Germany rejoiced that Q1 GDP grew a dismal .4%. That number was released overnight and it was better than expected. Japan’s Q1 GDP is on par with Germany’s miserable results.
This morning we learned that US retail sales declined .2% when an increase of .4% was expected. Investors seem willing to hold stocks as long as domestic economic releases are stable. Sooner or later the US will be impacted by the weak global backdrop.
Earnings season is winding down and the results were good. Stock valuations are near the upper end of the range and the market could not generate a sustained rally through the all-time high.
The Fed is dovish because global risks are increasing.
Swing traders should remain sidelined. I believe the 200-day moving average will be tested very soon. We are not likely to breakthrough on the first attempt and we can expect a couple of bounces off of that level. The overnight news was not good, but it was not devastating. We need to see if US/China trade negotiations improve in the next few weeks. Both sides were negotiating the final 10% of a trade deal (implementation and enforcement) and we need to see if relations improve. If the market rallies on a trade deal and if global conditions continue to deteriorate an excellent shorting opportunity will surface. The market has been in a very strong uptrend this year and it will be hard to turn. Consequently, we don’t want to short the first dip.
Day traders are much more nimble and this is a good shorting opportunity. Yesterday’s move was a “dead cat bounce”. The selling momentum has increased in the last two hours. The S&P 500 was down six points when I turned on my computer screen and it has dropped an additional 12 points in the last two hours (pre-open).
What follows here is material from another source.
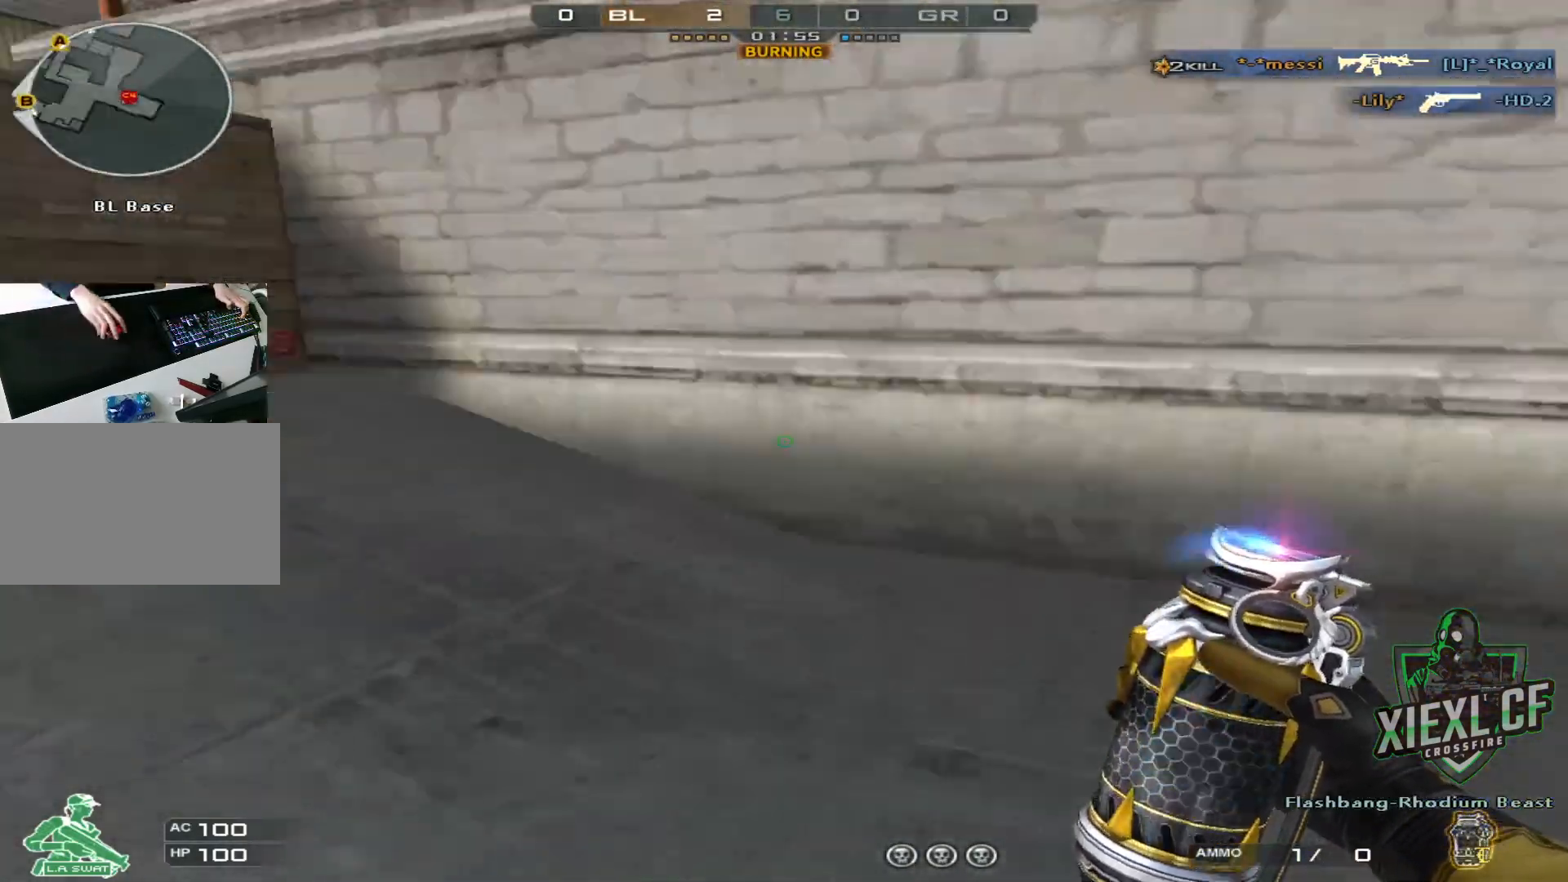
{"keys": ["a", "w"], "mouse": [], "events": []}
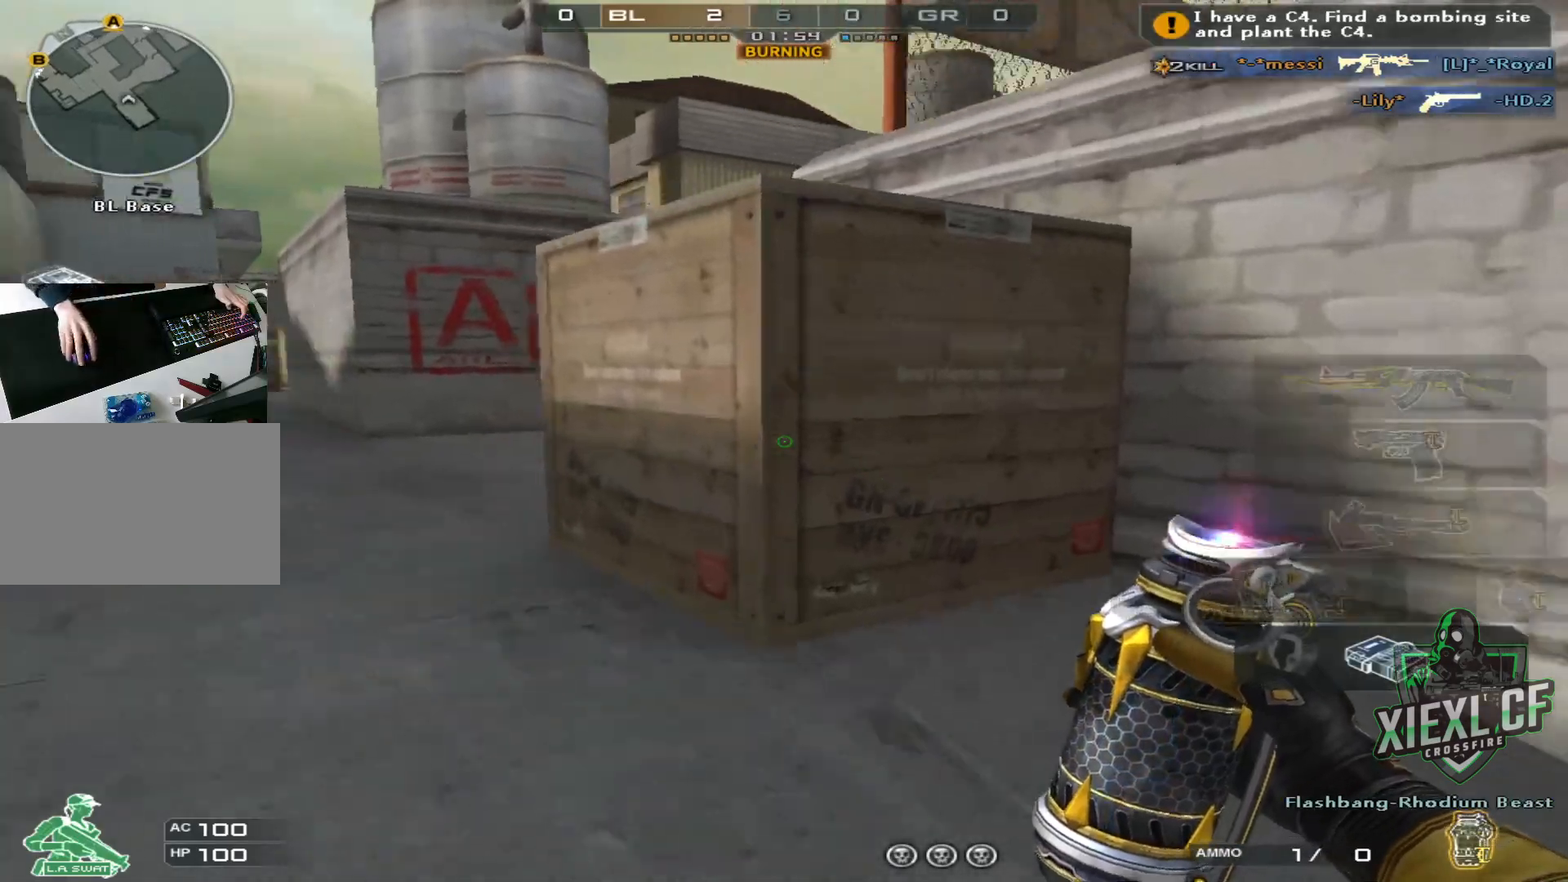
{"keys": ["ctrl", "w"], "mouse": [], "events": [[233, "a", "up"], [233, "space", "down"], [317, "ctrl", "down"], [317, "space", "up"]]}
Support is the low from Monday and resistance is the high from yesterday. I believe that we will challenge the 200-day moving average in the next week. Yesterday I suggested running an early search to find relative weakness. It was easy to spot since the market gapped higher. Those stocks will be prime candidates this morning. We use Option Stalker searches to find these stocks.
The selling momentum this morning has been picking up. Short weak stocks on the open.